Poor NHS renumeration, poor working conditions and the continual ask for more for less. Staff should be paid appropriately for the work they do.

DHSC need to review the funding system for NHS Dentistry.

All Team members should be able to access the necessary systems, for example, under current NHS regulations Dental Therapists are unable to open or sign off a course of treatment.

  1. Are there specific roles, and/or geographical locations, where recruitment and retention are a particular problem and what could be done to address this?

There are recruitment problems throughout the UK. Issues are particularly prominent in rural and coastal communities.

DHSC needs to invest in current UK Dental Schools so they can increase their reach and training in underserved areas. DHSC should work with the current UK schools to allow them to expand and increase their reach.

  1. What should be in the next iteration of the NHS People Plan, and a people plan for the social care sector, to address the recruitment, training and retention of staff?

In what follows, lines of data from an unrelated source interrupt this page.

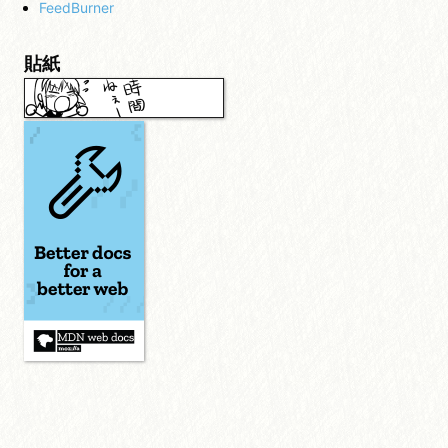
FeedBurner
貼紙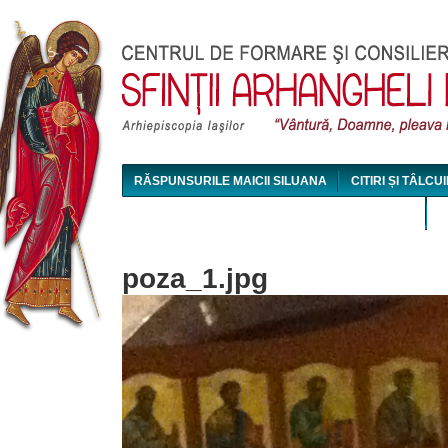
Jum
RĂSPUNSURILE MAICII SILUANA
CITIRI ȘI TÂLCUI
MAICA SILUANA - CONFERINȚE AUDIO ȘI VIDEO
poza_1.jpg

Review of current NHS Dentistry funding and structure.

  1. To what extent are the contractual and employment models used in the health and social care sectors fit for the purpose of attracting, training, and retaining the right numbers of staff with the right skills?

Current contractual and employment models used in the NHS for dentistry are not fit for purpose and these need urgent review and reform.

Funding levels for Dental Undergraduate Training are not appropriate and need to be reviewed and increased. This is true both for dental and dental therapy undergraduate tariff. Both tariffs are not fit for purpose and the recent review has not addressed this as there is a fixed quantum which hasn’t been adjusted for inflation in at least the last 7 years (since 2015).

  1. What is the role of integrated care systems in ensuring that local health and care organisations attract and retain staff with the right mix of skills?

Dentistry needs to feature higher up the agenda, or in some cases even on the agenda, for Integrated Care Systems. ICS’ need to properly consider the unique opportunities and challenges facing the dentistry sector to ensure that the Dental Team that we need for the future is appropriately developed and trained.